Doing Business As Name:University of California-Santa Cruz
  • Heather M Savage
  • (814) 404-4726
Award Date:12/13/2019
Estimated Total Award Amount: $ 97,836
Funds Obligated to Date: $ 97,835
  • FY 2017=$97,835
Start Date:09/01/2019
End Date:04/30/2020
Transaction Type:Grant
Awarding Agency Code:4900
Funding Agency Code:4900
CFDA Number:47.050
Primary Program Source:040100 NSF RESEARCH & RELATED ACTIVIT
Award Title or Description:Collaborative research: Investigating effects of geologic complexity on induced seismicity, using M0-M5.7 seismicity from Prague, Oklahoma
Federal Award ID Number:2001541
DUNS ID:125084723
Parent DUNS ID:071549000
Program Officer:
  • Robin Reichlin
  • (703) 292-8556

Awardee Location

Street:1156 High Street
City:Santa Cruz
County:Santa Cruz
Awardee Cong.
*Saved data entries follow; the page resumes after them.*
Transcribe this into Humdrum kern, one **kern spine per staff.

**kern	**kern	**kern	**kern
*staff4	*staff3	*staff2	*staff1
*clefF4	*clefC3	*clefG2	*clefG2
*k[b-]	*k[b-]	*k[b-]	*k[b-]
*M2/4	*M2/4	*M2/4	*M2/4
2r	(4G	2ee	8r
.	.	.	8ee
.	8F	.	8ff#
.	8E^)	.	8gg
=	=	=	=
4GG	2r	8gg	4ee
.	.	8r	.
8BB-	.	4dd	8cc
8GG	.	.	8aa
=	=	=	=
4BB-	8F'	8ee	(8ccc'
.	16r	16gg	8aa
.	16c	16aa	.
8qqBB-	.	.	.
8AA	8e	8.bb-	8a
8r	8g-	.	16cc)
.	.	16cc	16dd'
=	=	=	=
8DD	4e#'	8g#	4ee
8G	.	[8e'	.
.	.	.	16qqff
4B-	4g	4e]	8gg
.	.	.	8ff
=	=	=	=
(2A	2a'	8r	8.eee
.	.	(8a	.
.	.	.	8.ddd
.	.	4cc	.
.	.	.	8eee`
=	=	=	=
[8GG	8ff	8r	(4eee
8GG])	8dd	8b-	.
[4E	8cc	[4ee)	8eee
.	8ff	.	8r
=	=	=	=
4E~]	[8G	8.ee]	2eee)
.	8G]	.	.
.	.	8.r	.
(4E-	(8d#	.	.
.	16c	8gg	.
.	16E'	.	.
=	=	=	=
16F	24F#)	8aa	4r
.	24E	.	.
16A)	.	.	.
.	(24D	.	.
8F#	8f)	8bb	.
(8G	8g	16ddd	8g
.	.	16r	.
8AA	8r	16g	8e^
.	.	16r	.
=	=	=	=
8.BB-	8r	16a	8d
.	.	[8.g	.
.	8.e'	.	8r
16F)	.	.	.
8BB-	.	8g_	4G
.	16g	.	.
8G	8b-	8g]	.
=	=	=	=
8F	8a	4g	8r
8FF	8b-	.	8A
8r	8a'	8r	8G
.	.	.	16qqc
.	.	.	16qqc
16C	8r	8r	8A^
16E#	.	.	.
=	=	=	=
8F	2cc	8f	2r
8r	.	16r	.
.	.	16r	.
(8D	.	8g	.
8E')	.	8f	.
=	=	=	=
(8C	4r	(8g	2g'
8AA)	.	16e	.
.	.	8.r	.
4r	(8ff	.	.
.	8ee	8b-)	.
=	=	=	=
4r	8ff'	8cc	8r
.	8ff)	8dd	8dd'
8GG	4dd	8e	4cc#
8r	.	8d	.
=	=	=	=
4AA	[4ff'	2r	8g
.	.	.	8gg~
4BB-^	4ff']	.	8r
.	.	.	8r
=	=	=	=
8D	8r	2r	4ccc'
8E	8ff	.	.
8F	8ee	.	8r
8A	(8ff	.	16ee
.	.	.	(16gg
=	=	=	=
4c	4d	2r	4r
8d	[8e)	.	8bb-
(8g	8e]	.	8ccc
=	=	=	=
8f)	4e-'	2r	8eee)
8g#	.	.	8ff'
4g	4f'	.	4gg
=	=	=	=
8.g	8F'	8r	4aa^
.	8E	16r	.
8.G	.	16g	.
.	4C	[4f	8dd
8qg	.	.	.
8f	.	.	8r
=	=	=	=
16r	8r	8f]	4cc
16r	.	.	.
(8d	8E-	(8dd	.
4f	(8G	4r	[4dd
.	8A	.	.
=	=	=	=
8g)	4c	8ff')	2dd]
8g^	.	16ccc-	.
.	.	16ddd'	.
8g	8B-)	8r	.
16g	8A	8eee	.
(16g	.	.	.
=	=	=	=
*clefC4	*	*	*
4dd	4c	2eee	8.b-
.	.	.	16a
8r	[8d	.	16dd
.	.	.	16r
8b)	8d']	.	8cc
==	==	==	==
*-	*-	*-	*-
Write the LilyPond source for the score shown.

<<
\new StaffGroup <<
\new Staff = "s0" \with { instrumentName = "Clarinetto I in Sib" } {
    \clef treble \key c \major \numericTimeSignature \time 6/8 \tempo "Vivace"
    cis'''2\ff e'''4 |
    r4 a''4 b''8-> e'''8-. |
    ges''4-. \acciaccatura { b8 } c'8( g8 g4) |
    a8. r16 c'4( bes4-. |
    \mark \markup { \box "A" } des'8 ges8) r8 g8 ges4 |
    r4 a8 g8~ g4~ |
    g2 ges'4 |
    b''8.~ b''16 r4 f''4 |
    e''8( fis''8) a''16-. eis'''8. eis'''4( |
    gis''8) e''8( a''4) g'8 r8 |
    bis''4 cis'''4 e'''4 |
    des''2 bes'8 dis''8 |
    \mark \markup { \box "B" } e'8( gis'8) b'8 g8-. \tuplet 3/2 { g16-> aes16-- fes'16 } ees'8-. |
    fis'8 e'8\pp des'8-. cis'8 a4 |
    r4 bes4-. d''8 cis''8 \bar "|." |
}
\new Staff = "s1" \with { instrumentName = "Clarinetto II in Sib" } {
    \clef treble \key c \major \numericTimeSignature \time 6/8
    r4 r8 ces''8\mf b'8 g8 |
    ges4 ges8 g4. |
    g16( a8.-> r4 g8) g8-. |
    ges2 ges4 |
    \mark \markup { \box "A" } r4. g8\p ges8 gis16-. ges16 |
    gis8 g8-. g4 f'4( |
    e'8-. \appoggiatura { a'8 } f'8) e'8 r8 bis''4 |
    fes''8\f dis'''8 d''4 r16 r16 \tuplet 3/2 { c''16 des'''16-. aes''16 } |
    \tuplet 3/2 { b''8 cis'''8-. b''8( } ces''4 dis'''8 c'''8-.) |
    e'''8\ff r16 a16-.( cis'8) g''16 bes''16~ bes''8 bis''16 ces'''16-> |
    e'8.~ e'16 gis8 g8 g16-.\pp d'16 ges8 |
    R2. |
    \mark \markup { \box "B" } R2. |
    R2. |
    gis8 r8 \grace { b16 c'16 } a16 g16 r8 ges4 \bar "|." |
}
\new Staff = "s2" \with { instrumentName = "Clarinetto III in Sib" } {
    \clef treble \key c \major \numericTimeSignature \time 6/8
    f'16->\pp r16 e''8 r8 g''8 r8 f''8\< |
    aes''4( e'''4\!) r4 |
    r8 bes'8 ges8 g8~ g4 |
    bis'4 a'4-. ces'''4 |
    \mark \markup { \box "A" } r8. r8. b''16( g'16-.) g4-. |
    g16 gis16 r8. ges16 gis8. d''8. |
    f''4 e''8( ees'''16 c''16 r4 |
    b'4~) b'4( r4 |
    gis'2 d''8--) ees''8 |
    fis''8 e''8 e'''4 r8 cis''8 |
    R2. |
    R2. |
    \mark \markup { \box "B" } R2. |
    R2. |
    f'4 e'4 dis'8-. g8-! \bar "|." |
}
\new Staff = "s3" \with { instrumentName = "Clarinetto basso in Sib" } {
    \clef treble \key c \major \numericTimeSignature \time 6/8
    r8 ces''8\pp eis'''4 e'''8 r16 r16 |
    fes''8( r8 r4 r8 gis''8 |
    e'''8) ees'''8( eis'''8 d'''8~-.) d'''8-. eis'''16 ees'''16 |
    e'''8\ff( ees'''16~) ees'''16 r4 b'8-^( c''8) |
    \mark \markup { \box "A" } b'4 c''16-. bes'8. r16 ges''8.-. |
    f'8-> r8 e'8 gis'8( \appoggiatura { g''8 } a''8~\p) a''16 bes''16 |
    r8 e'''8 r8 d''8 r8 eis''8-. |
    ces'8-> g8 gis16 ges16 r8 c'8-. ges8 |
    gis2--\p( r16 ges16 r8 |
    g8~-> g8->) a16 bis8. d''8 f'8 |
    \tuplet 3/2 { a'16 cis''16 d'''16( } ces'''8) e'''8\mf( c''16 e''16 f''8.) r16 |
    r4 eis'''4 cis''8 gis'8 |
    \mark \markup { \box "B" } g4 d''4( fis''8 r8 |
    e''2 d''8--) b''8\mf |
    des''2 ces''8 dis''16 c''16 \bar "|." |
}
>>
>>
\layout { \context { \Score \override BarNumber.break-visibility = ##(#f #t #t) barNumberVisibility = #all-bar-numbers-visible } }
District:20

Primary Place of Performance

Organization Name:University of California
Street:1156 High Street
City:Santa Cruz
County:Santa Cruz
Cong. District:20

Abstract at Time of Award

The recent surge in induced seismicity in the Midwestern United States, during which Oklahoma has catapulted past California in seismicity rate, has created controversy, captured the attention of the general public, and influenced policy. As a result, induced seismicity has become a focal point of earthquake science in the United States over the last few years; however, much remains to be learned about the mechanisms of induced seismicity. In this research the well-recorded 2011 Prague, OK earthquake sequence will be used to investigate deformation on a scale not commonly obtainable in seismicity studies (earthquake location with precision ~10 meters). Such well-located earthquakes allow for better understanding of how complex faults fail. Furthermore, laboratory experiments on the rocks from the Prague area will provide information on how strong and stable the faults are, and how pumping fluids into the faults might promote earthquakes. The Prague sequence contains three earthquakes greater than Mw5 and their robust aftershock sequences, as well as the foreshock sequences for two large events. The precision with which the Prague earthquakes can be located allows the failure processes to be considered on a scale comparable to fault structures measured in studies of exhumed faults. In addition, complementary laboratory experiments on lithologies from the Prague area will allow study of the effects of fluid pressure on fault strength and stability. The ultimate goal is to use the Prague dataset to probe the influence of fluid pressure and fault zone complexity on earthquake nucleation, propagation, and arrest. Specifically this work will address the following questions: 1) Do the faults near Prague show precursory activity that could be used to forecast rupture? 2) How does complex fault geometry control rupture? and 3) How do fault strength, strength heterogeneity, and fault stability play a role in induced earthquakes?